Of course, having no freedom of my own, there was an obligatory... acquisition I had to undertake (I did not relish the idea of describing the action I committed a theft; it sounded much too criminal, albeit it probably was.) While Father was away and Mother's attention was diverted elsewhere, I managed to sneak into the former's study and procure a sufficiently large tome for my venture into the narrative, which had promise to produce things more wondrous than any sheer description could achieve.

It was to be a story of two contrasting worlds. One would be abundant, filled with nothing but light, seas, grass and trees, of greater light and of life; in it would live people with hearts of ardent curiosity for all that was possible. The other would be barren, empty of everything but darkness, earth, dust and ashes, of lesser light and of death; in it would exist, and but exist, macabre shells with interest in nothing but eternal tedium.

Then I sent a being from the plentiful world to its bleak counterpart, but sadly, the natives of the latter refused to accept anything that differed from their inexistence. And when tolerance fluttered between these corpses there was destruction, and eventually there remained only the best, sad though they were from the loss of all that had been. In the end, there remained only ceaseless good.

And they lived happily ever after.

Father would be pleased.

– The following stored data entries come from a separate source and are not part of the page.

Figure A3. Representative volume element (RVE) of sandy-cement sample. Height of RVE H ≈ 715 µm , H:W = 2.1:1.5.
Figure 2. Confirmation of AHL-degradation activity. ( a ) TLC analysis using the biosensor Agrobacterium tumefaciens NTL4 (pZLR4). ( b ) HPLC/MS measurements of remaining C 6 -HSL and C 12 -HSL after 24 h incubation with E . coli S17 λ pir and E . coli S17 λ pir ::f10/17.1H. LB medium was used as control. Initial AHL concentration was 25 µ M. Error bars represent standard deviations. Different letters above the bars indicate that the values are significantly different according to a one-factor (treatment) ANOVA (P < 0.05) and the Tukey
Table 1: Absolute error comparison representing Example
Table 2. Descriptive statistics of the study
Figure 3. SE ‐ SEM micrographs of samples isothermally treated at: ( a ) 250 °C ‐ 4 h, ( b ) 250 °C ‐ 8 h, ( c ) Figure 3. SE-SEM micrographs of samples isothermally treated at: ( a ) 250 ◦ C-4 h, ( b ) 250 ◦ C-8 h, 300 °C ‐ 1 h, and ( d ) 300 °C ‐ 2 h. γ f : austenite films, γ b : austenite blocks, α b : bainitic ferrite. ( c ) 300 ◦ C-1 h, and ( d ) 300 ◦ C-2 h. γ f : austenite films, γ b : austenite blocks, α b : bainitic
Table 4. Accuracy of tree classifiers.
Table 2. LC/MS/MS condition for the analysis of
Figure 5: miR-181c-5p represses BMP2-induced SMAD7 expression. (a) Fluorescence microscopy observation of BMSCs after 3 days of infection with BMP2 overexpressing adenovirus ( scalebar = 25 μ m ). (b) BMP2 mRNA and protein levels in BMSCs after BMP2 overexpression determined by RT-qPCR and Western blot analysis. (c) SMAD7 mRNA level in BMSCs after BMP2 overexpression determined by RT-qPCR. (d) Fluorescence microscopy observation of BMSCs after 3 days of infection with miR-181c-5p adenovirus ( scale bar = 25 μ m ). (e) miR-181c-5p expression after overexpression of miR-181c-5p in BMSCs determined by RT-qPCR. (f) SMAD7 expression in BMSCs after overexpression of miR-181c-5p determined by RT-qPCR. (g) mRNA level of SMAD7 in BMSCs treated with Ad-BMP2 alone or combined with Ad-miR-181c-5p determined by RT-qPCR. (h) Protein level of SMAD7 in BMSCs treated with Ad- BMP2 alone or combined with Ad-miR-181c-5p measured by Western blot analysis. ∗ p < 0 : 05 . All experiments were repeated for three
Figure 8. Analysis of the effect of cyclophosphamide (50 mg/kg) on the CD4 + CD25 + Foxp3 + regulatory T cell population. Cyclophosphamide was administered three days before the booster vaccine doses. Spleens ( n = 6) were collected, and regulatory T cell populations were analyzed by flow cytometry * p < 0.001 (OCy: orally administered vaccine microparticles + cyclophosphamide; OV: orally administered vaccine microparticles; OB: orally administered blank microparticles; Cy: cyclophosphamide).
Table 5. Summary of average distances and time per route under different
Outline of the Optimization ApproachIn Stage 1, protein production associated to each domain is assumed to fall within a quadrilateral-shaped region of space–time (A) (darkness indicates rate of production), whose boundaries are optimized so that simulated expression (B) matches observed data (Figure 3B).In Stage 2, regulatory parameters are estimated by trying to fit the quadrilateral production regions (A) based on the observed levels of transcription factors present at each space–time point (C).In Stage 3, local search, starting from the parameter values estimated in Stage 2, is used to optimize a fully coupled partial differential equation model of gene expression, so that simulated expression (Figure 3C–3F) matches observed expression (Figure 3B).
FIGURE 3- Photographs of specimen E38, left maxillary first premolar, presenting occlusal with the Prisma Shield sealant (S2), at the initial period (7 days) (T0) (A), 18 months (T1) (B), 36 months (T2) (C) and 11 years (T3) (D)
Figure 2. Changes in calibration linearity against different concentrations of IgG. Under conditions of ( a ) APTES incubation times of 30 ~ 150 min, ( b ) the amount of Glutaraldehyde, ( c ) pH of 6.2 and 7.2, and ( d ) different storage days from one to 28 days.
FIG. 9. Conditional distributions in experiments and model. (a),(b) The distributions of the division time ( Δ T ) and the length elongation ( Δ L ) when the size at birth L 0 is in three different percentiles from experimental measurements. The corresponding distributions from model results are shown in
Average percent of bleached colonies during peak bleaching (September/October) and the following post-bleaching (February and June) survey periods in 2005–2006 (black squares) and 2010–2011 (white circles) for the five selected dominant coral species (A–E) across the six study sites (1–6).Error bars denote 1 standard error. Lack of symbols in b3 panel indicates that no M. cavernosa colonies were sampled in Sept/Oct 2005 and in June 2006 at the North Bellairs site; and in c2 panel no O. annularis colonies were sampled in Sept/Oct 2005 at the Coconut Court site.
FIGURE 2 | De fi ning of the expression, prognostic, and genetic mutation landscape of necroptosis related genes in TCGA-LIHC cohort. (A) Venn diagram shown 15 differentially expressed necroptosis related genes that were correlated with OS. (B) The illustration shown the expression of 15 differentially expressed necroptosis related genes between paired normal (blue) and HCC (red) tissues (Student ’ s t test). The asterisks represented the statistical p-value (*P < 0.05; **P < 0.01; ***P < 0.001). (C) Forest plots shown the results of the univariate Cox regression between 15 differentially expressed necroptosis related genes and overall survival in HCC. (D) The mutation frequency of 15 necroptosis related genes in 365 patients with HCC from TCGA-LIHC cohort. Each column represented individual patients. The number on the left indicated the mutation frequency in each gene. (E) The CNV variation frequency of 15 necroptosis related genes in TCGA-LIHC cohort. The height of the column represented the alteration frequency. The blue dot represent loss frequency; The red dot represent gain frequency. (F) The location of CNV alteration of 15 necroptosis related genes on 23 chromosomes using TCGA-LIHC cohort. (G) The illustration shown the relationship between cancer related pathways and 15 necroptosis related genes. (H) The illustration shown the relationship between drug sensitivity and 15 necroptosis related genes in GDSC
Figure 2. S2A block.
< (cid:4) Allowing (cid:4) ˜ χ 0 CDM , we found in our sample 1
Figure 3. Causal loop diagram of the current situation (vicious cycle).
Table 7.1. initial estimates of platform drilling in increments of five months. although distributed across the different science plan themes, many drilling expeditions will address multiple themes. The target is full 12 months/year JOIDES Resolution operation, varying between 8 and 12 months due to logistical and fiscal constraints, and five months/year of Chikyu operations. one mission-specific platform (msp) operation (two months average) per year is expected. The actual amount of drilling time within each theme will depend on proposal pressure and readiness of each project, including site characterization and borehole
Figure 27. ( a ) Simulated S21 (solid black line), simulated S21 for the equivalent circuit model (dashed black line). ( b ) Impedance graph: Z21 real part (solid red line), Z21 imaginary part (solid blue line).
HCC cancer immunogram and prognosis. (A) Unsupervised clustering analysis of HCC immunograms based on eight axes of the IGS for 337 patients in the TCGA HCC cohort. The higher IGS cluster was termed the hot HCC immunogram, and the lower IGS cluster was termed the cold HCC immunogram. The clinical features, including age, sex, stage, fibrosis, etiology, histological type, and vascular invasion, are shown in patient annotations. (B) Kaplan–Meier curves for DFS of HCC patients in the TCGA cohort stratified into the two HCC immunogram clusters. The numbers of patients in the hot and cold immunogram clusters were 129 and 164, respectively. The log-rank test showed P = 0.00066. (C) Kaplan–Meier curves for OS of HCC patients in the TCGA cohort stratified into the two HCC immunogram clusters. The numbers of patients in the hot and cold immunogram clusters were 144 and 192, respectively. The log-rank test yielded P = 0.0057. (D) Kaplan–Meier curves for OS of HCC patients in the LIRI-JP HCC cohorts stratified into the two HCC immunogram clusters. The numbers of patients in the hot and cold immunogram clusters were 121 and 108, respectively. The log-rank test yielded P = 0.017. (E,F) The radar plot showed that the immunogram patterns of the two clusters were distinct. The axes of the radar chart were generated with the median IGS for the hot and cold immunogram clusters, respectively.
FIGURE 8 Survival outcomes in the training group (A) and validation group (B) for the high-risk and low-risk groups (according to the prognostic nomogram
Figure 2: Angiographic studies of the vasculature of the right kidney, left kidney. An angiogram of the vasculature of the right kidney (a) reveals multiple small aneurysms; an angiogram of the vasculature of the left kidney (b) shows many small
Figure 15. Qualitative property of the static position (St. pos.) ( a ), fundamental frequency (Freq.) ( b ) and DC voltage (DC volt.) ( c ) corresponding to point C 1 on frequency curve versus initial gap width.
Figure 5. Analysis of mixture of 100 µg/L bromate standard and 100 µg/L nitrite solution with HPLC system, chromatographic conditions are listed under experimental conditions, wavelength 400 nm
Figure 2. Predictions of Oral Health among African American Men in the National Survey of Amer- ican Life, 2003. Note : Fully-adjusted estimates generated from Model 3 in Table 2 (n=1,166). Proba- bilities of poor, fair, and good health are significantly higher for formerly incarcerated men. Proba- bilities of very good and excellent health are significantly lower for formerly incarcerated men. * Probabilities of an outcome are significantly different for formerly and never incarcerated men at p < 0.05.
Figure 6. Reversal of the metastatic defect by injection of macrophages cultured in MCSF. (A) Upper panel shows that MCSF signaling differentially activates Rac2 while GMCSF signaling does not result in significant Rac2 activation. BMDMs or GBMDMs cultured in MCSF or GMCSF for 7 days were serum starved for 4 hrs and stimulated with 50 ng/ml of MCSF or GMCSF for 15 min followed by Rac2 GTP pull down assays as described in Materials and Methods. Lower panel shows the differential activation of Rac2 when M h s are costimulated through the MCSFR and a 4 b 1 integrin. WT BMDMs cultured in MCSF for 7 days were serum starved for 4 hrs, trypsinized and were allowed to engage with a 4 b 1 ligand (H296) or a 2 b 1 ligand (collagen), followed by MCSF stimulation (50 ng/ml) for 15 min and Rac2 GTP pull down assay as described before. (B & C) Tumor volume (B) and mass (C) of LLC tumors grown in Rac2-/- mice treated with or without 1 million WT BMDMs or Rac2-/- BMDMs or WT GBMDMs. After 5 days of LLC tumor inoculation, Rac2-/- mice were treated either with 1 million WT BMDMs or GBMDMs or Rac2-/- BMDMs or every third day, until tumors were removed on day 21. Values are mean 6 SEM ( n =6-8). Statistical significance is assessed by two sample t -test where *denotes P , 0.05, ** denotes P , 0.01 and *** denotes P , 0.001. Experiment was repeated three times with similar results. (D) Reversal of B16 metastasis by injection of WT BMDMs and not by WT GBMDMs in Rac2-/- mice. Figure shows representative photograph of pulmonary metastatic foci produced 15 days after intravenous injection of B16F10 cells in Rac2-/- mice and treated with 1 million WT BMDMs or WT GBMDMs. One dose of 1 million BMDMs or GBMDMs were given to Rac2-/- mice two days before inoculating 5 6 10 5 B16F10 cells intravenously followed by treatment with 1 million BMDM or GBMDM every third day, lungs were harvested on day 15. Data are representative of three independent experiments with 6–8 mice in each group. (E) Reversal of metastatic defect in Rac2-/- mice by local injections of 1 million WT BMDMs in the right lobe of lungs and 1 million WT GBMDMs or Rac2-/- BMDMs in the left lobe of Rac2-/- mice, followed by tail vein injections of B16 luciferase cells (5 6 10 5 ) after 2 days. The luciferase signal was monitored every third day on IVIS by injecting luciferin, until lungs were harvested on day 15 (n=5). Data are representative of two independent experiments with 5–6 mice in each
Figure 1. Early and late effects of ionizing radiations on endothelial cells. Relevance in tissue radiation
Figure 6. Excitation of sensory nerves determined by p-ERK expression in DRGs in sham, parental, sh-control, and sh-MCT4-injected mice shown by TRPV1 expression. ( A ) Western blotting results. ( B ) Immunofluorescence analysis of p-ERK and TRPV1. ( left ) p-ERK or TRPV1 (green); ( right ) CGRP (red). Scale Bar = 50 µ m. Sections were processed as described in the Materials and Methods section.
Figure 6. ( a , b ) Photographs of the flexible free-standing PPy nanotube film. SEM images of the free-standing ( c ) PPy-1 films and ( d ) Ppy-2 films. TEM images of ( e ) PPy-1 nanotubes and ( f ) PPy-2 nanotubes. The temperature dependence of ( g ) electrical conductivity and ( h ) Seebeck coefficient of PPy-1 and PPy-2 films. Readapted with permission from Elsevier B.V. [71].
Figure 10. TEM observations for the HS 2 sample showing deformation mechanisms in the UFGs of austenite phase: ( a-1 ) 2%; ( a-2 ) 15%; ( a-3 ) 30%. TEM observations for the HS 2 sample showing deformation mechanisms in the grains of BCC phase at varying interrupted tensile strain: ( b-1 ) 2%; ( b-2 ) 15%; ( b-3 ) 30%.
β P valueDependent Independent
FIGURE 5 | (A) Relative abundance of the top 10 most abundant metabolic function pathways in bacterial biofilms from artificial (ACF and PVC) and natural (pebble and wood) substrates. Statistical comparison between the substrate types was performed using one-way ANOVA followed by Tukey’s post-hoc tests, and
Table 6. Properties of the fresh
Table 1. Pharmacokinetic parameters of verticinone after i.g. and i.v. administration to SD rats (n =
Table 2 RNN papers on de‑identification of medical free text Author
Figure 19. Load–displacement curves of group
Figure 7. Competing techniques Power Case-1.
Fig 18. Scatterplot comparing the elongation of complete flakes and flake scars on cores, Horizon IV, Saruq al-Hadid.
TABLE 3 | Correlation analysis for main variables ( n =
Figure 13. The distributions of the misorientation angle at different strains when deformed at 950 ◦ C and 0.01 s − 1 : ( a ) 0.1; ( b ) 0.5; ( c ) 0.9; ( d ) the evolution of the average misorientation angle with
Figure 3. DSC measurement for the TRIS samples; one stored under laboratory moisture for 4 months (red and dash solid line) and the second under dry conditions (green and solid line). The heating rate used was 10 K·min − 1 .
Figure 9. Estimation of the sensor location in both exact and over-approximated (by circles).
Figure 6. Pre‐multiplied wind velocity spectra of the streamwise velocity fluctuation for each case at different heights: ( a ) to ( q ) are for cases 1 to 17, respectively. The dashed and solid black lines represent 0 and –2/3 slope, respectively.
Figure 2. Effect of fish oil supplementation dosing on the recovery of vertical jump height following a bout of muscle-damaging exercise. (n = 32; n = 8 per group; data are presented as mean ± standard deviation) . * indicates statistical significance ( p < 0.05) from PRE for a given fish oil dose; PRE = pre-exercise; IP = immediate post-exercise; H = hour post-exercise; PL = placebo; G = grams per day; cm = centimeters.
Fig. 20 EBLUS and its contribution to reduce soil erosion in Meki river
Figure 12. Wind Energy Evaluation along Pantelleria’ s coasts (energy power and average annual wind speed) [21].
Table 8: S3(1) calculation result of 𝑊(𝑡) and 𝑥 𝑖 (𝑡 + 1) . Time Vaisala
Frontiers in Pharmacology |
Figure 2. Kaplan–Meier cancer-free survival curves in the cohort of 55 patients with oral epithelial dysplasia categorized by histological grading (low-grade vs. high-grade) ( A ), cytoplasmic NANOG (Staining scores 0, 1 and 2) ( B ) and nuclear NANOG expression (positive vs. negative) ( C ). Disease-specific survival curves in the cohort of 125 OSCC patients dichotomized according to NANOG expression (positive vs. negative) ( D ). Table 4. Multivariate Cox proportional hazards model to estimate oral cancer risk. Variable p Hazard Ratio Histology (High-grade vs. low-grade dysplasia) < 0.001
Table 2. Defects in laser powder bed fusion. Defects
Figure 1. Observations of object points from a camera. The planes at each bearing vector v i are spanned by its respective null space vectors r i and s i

I could well imagine his smile, his contentment when I proved his statement, that I did not fully utilise my creative potential, wrong. It was a situation I could barely wait till morning for.

But then morning arrived.

"This is wonderful, my son!"

My father's exclamation of satisfaction did not serve to encourage me. In fact, it left me even further depressed. I knew he had not uttered those words for my original Writing style, for he had already spent quite some time admonishing me over it-- it was not the sign of a gifted Writer; the blood of Writing ran in the veins of the family's history, and I was not to disappoint my ancestors; there was nothing to be made of Writing tales since no one bothered to read them: even arguing along the line that our entire race had always lived on stories drew a complete blank, simply inducing even more lectures.

"Yes, the great potential it holds..."

Father glanced again at my handiwork, drew an intake of breath, and sprang suddenly to action: he strode to his desk in three steps that would normally have taken him seven; cleared every sheaf of paper with a wide swiping movement that emptied the desk of them, snatched a large book from the bookshelf standing timidly beside him, and proceeded to Write as quickly as his eager hands could take him. A nervous apprentice rushed forwards and did the best he could to arrange the clutter Father had swept to the floor.

"It is of no importance, don't bother--"

The apprentice fell back, a look of bewilderment registered on his countenance. I was just as bewildered. Never had I seen Father as excited, as crazed as this, especially in the past weeks: he had looked ready to rip his hair entirely off as document after document with the Council's official seal was placed continually upon his desk.

"Two worlds, of course... why didn't I think of that before?"

Two worlds. What was the significance of that simple phrase? When Father had murmured it, something had struck an alien note at the back of my mind... just what was it about two worlds?

"... together as one..."

So that was it. He would Write an Age that would bring the two worlds, one of light and one of darkness, together. But why? What was his purpose for doing such a thing?

"I shall give them everything them want, yet nothing they will not work for... It is perfect."

I felt a sudden chill of foreboding. My father had always taught me never to Write an Age that offered a heaven, which would provide inhabitants with nothing but complacency and dependency. If his intention was to place both worlds together, just so there would exist the paradise the Council of Garternay had requested but the Ronay would never access, then the paradise would certainly be the world of light I had described. This meant, naturally, that...

My heart sank. Silently I cried for these D'ni. They would have their new start, led into one of two worlds that Father would select for them. And I already knew which of the two he would choose.